** Exercise **
Would you please reproduce all the entries exactly, leaving the pictures out?

** Data for this task **
++++++

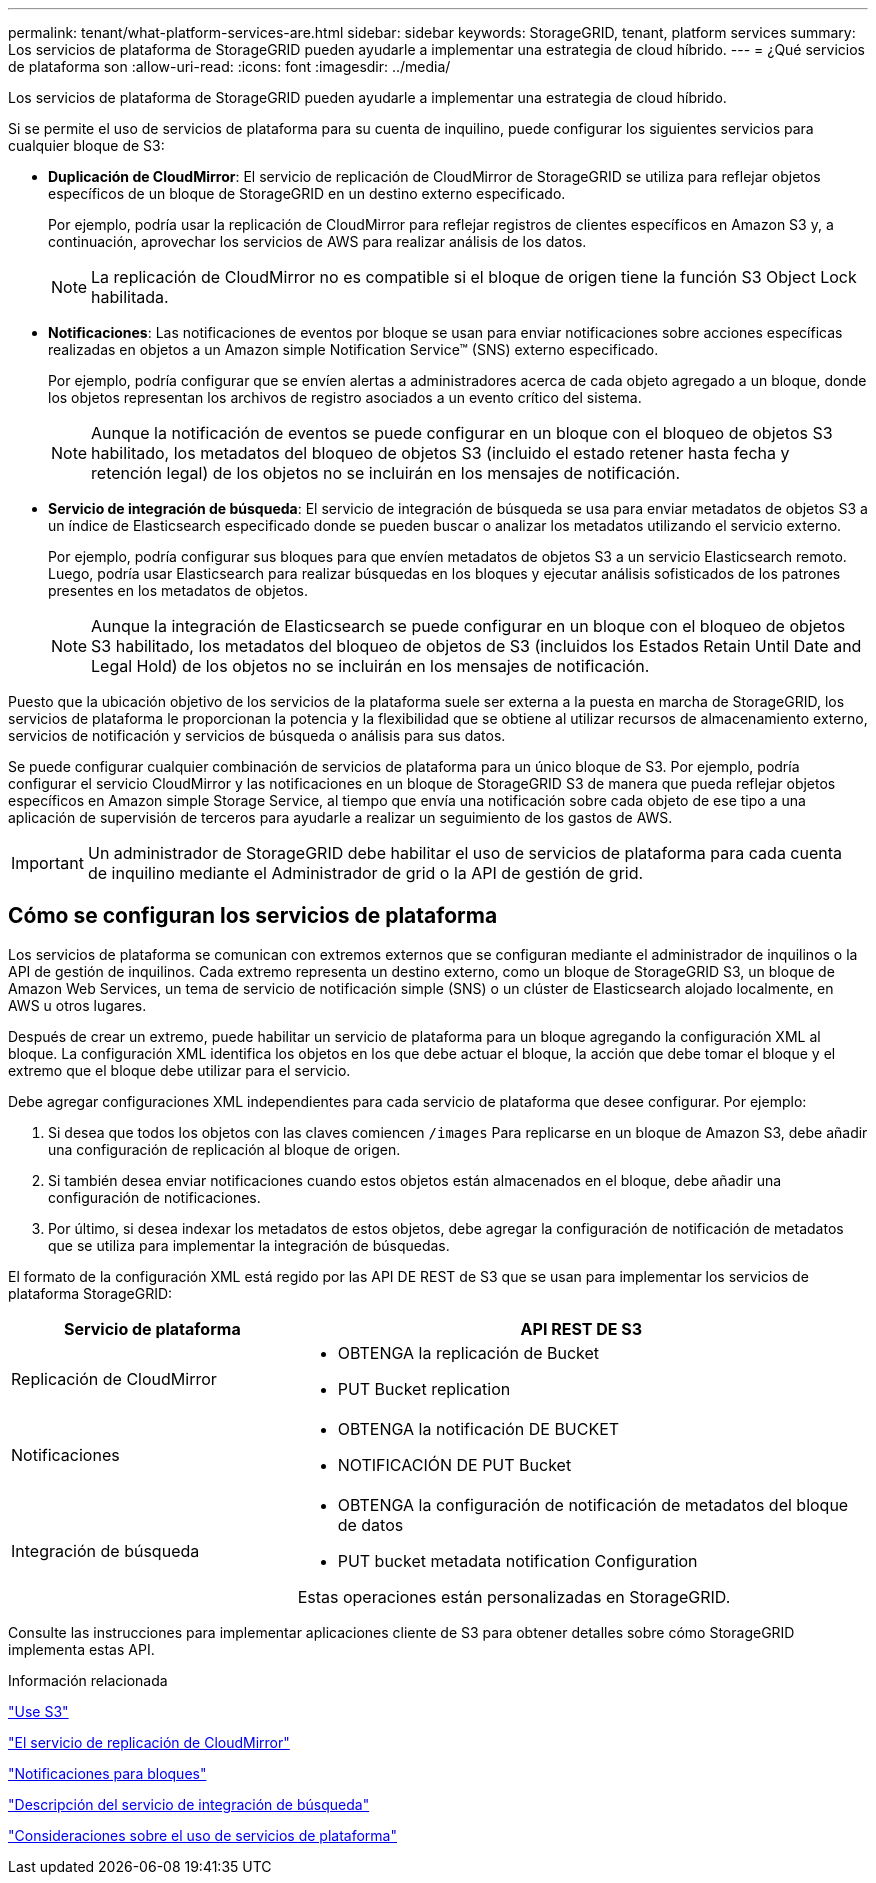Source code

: ---
permalink: tenant/what-platform-services-are.html 
sidebar: sidebar 
keywords: StorageGRID, tenant, platform services 
summary: Los servicios de plataforma de StorageGRID pueden ayudarle a implementar una estrategia de cloud híbrido. 
---
= ¿Qué servicios de plataforma son
:allow-uri-read: 
:icons: font
:imagesdir: ../media/


[role="lead"]
Los servicios de plataforma de StorageGRID pueden ayudarle a implementar una estrategia de cloud híbrido.

Si se permite el uso de servicios de plataforma para su cuenta de inquilino, puede configurar los siguientes servicios para cualquier bloque de S3:

* *Duplicación de CloudMirror*: El servicio de replicación de CloudMirror de StorageGRID se utiliza para reflejar objetos específicos de un bloque de StorageGRID en un destino externo especificado.
+
Por ejemplo, podría usar la replicación de CloudMirror para reflejar registros de clientes específicos en Amazon S3 y, a continuación, aprovechar los servicios de AWS para realizar análisis de los datos.

+

NOTE: La replicación de CloudMirror no es compatible si el bloque de origen tiene la función S3 Object Lock habilitada.

* *Notificaciones*: Las notificaciones de eventos por bloque se usan para enviar notificaciones sobre acciones específicas realizadas en objetos a un Amazon simple Notification Service™ (SNS) externo especificado.
+
Por ejemplo, podría configurar que se envíen alertas a administradores acerca de cada objeto agregado a un bloque, donde los objetos representan los archivos de registro asociados a un evento crítico del sistema.

+

NOTE: Aunque la notificación de eventos se puede configurar en un bloque con el bloqueo de objetos S3 habilitado, los metadatos del bloqueo de objetos S3 (incluido el estado retener hasta fecha y retención legal) de los objetos no se incluirán en los mensajes de notificación.

* *Servicio de integración de búsqueda*: El servicio de integración de búsqueda se usa para enviar metadatos de objetos S3 a un índice de Elasticsearch especificado donde se pueden buscar o analizar los metadatos utilizando el servicio externo.
+
Por ejemplo, podría configurar sus bloques para que envíen metadatos de objetos S3 a un servicio Elasticsearch remoto. Luego, podría usar Elasticsearch para realizar búsquedas en los bloques y ejecutar análisis sofisticados de los patrones presentes en los metadatos de objetos.

+

NOTE: Aunque la integración de Elasticsearch se puede configurar en un bloque con el bloqueo de objetos S3 habilitado, los metadatos del bloqueo de objetos de S3 (incluidos los Estados Retain Until Date and Legal Hold) de los objetos no se incluirán en los mensajes de notificación.



Puesto que la ubicación objetivo de los servicios de la plataforma suele ser externa a la puesta en marcha de StorageGRID, los servicios de plataforma le proporcionan la potencia y la flexibilidad que se obtiene al utilizar recursos de almacenamiento externo, servicios de notificación y servicios de búsqueda o análisis para sus datos.

Se puede configurar cualquier combinación de servicios de plataforma para un único bloque de S3. Por ejemplo, podría configurar el servicio CloudMirror y las notificaciones en un bloque de StorageGRID S3 de manera que pueda reflejar objetos específicos en Amazon simple Storage Service, al tiempo que envía una notificación sobre cada objeto de ese tipo a una aplicación de supervisión de terceros para ayudarle a realizar un seguimiento de los gastos de AWS.


IMPORTANT: Un administrador de StorageGRID debe habilitar el uso de servicios de plataforma para cada cuenta de inquilino mediante el Administrador de grid o la API de gestión de grid.



== Cómo se configuran los servicios de plataforma

Los servicios de plataforma se comunican con extremos externos que se configuran mediante el administrador de inquilinos o la API de gestión de inquilinos. Cada extremo representa un destino externo, como un bloque de StorageGRID S3, un bloque de Amazon Web Services, un tema de servicio de notificación simple (SNS) o un clúster de Elasticsearch alojado localmente, en AWS u otros lugares.

Después de crear un extremo, puede habilitar un servicio de plataforma para un bloque agregando la configuración XML al bloque. La configuración XML identifica los objetos en los que debe actuar el bloque, la acción que debe tomar el bloque y el extremo que el bloque debe utilizar para el servicio.

Debe agregar configuraciones XML independientes para cada servicio de plataforma que desee configurar. Por ejemplo:

. Si desea que todos los objetos con las claves comiencen `/images` Para replicarse en un bloque de Amazon S3, debe añadir una configuración de replicación al bloque de origen.
. Si también desea enviar notificaciones cuando estos objetos están almacenados en el bloque, debe añadir una configuración de notificaciones.
. Por último, si desea indexar los metadatos de estos objetos, debe agregar la configuración de notificación de metadatos que se utiliza para implementar la integración de búsquedas.


El formato de la configuración XML está regido por las API DE REST de S3 que se usan para implementar los servicios de plataforma StorageGRID:

[cols="1a,2a"]
|===
| Servicio de plataforma | API REST DE S3 


 a| 
Replicación de CloudMirror
 a| 
* OBTENGA la replicación de Bucket
* PUT Bucket replication




 a| 
Notificaciones
 a| 
* OBTENGA la notificación DE BUCKET
* NOTIFICACIÓN DE PUT Bucket




 a| 
Integración de búsqueda
 a| 
* OBTENGA la configuración de notificación de metadatos del bloque de datos
* PUT bucket metadata notification Configuration


Estas operaciones están personalizadas en StorageGRID.

|===
Consulte las instrucciones para implementar aplicaciones cliente de S3 para obtener detalles sobre cómo StorageGRID implementa estas API.

.Información relacionada
link:../s3/index.html["Use S3"]

link:understanding-cloudmirror-replication-service.html["El servicio de replicación de CloudMirror"]

link:understanding-notifications-for-buckets.html["Notificaciones para bloques"]

link:understanding-search-integration-service.html["Descripción del servicio de integración de búsqueda"]

link:considerations-for-using-platform-services.html["Consideraciones sobre el uso de servicios de plataforma"]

++++++

** Answer area **
Source code

: ---
permalink: tenant/what-platform-services-are.html 
sidebar: sidebar 
keywords: StorageGRID, tenant, platform services 
summary: Los servicios de plataforma de StorageGRID pueden ayudarle a implementar una estrategia de cloud híbrido. 
---
= ¿Qué servicios de plataforma son
:allow-uri-read: 
:icons: font
:imagesdir: ../media/


[role="lead"]
Los servicios de plataforma de StorageGRID pueden ayudarle a implementar una estrategia de cloud híbrido.

Si se permite el uso de servicios de plataforma para su cuenta de inquilino, puede configurar los siguientes servicios para cualquier bloque de S3:

* *Duplicación de CloudMirror*: El servicio de replicación de CloudMirror de StorageGRID se utiliza para reflejar objetos específicos de un bloque de StorageGRID en un destino externo especificado.
+
Por ejemplo, podría usar la replicación de CloudMirror para reflejar registros de clientes específicos en Amazon S3 y, a continuación, aprovechar los servicios de AWS para realizar análisis de los datos.

+

NOTE: La replicación de CloudMirror no es compatible si el bloque de origen tiene la función S3 Object Lock habilitada.

* *Notificaciones*: Las notificaciones de eventos por bloque se usan para enviar notificaciones sobre acciones específicas realizadas en objetos a un Amazon simple Notification Service™ (SNS) externo especificado.
+
Por ejemplo, podría configurar que se envíen alertas a administradores acerca de cada objeto agregado a un bloque, donde los objetos representan los archivos de registro asociados a un evento crítico del sistema.

+

NOTE: Aunque la notificación de eventos se puede configurar en un bloque con el bloqueo de objetos S3 habilitado, los metadatos del bloqueo de objetos S3 (incluido el estado retener hasta fecha y retención legal) de los objetos no se incluirán en los mensajes de notificación.

* *Servicio de integración de búsqueda*: El servicio de integración de búsqueda se usa para enviar metadatos de objetos S3 a un índice de Elasticsearch especificado donde se pueden buscar o analizar los metadatos utilizando el servicio externo.
+
Por ejemplo, podría configurar sus bloques para que envíen metadatos de objetos S3 a un servicio Elasticsearch remoto. Luego, podría usar Elasticsearch para realizar búsquedas en los bloques y ejecutar análisis sofisticados de los patrones presentes en los metadatos de objetos.

+

NOTE: Aunque la integración de Elasticsearch se puede configurar en un bloque con el bloqueo de objetos S3 habilitado, los metadatos del bloqueo de objetos de S3 (incluidos los Estados Retain Until Date and Legal Hold) de los objetos no se incluirán en los mensajes de notificación.



Puesto que la ubicación objetivo de los servicios de la plataforma suele ser externa a la puesta en marcha de StorageGRID, los servicios de plataforma le proporcionan la potencia y la flexibilidad que se obtiene al utilizar recursos de almacenamiento externo, servicios de notificación y servicios de búsqueda o análisis para sus datos.

Se puede configurar cualquier combinación de servicios de plataforma para un único bloque de S3. Por ejemplo, podría configurar el servicio CloudMirror y las notificaciones en un bloque de StorageGRID S3 de manera que pueda reflejar objetos específicos en Amazon simple Storage Service, al tiempo que envía una notificación sobre cada objeto de ese tipo a una aplicación de supervisión de terceros para ayudarle a realizar un seguimiento de los gastos de AWS.


IMPORTANT: Un administrador de StorageGRID debe habilitar el uso de servicios de plataforma para cada cuenta de inquilino mediante el Administrador de grid o la API de gestión de grid.



== Cómo se configuran los servicios de plataforma

Los servicios de plataforma se comunican con extremos externos que se configuran mediante el administrador de inquilinos o la API de gestión de inquilinos. Cada extremo representa un destino externo, como un bloque de StorageGRID S3, un bloque de Amazon Web Services, un tema de servicio de notificación simple (SNS) o un clúster de Elasticsearch alojado localmente, en AWS u otros lugares.

Después de crear un extremo, puede habilitar un servicio de plataforma para un bloque agregando la configuración XML al bloque. La configuración XML identifica los objetos en los que debe actuar el bloque, la acción que debe tomar el bloque y el extremo que el bloque debe utilizar para el servicio.

Debe agregar configuraciones XML independientes para cada servicio de plataforma que desee configurar. Por ejemplo:

. Si desea que todos los objetos con las claves comiencen `/images` Para replicarse en un bloque de Amazon S3, debe añadir una configuración de replicación al bloque de origen.
. Si también desea enviar notificaciones cuando estos objetos están almacenados en el bloque, debe añadir una configuración de notificaciones.
. Por último, si desea indexar los metadatos de estos objetos, debe agregar la configuración de notificación de metadatos que se utiliza para implementar la integración de búsquedas.


El formato de la configuración XML está regido por las API DE REST de S3 que se usan para implementar los servicios de plataforma StorageGRID:

[cols="1a,2a"]
|===
| Servicio de plataforma | API REST DE S3 


 a| 
Replicación de CloudMirror
 a| 
* OBTENGA la replicación de Bucket
* PUT Bucket replication




 a| 
Notificaciones
 a| 
* OBTENGA la notificación DE BUCKET
* NOTIFICACIÓN DE PUT Bucket




 a| 
Integración de búsqueda
 a| 
* OBTENGA la configuración de notificación de metadatos del bloque de datos
* PUT bucket metadata notification Configuration


Estas operaciones están personalizadas en StorageGRID.

|===
Consulte las instrucciones para implementar aplicaciones cliente de S3 para obtener detalles sobre cómo StorageGRID implementa estas API.

.Información relacionada
link:../s3/index.html["Use S3"]

link:understanding-cloudmirror-replication-service.html["El servicio de replicación de CloudMirror"]

link:understanding-notifications-for-buckets.html["Notificaciones para bloques"]

link:understanding-search-integration-service.html["Descripción del servicio de integración de búsqueda"]

link:considerations-for-using-platform-services.html["Consideraciones sobre el uso de servicios de plataforma"]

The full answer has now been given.